Assigned task: Every record must appear in your reply exactly as written.

Stored data Block Start

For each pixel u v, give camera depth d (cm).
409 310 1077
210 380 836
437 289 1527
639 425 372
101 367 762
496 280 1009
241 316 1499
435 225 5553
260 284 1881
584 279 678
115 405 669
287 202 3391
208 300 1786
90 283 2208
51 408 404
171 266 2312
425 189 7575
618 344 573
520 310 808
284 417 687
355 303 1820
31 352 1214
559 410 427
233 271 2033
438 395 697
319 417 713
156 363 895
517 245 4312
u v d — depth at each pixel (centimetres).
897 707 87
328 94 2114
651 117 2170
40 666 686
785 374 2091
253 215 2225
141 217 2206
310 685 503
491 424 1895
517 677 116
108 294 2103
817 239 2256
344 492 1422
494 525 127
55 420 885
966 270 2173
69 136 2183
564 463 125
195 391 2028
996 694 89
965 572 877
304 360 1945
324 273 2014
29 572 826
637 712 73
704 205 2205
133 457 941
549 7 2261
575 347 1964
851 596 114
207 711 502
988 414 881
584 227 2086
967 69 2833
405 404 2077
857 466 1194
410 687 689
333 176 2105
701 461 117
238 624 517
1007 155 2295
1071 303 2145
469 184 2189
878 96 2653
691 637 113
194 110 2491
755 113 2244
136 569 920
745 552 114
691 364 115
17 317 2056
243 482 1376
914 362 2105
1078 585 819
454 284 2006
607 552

Stored data Block End

Exercise answer:
For each pixel u v, give camera depth d (cm).
409 310 1077
210 380 836
437 289 1527
639 425 372
101 367 762
496 280 1009
241 316 1499
435 225 5553
260 284 1881
584 279 678
115 405 669
287 202 3391
208 300 1786
90 283 2208
51 408 404
171 266 2312
425 189 7575
618 344 573
520 310 808
284 417 687
355 303 1820
31 352 1214
559 410 427
233 271 2033
438 395 697
319 417 713
156 363 895
517 245 4312
u v d — depth at each pixel (centimetres).
897 707 87
328 94 2114
651 117 2170
40 666 686
785 374 2091
253 215 2225
141 217 2206
310 685 503
491 424 1895
517 677 116
108 294 2103
817 239 2256
344 492 1422
494 525 127
55 420 885
966 270 2173
69 136 2183
564 463 125
195 391 2028
996 694 89
965 572 877
304 360 1945
324 273 2014
29 572 826
637 712 73
704 205 2205
133 457 941
549 7 2261
575 347 1964
851 596 114
207 711 502
988 414 881
584 227 2086
967 69 2833
405 404 2077
857 466 1194
410 687 689
333 176 2105
701 461 117
238 624 517
1007 155 2295
1071 303 2145
469 184 2189
878 96 2653
691 637 113
194 110 2491
755 113 2244
136 569 920
745 552 114
691 364 115
17 317 2056
243 482 1376
914 362 2105
1078 585 819
454 284 2006
607 552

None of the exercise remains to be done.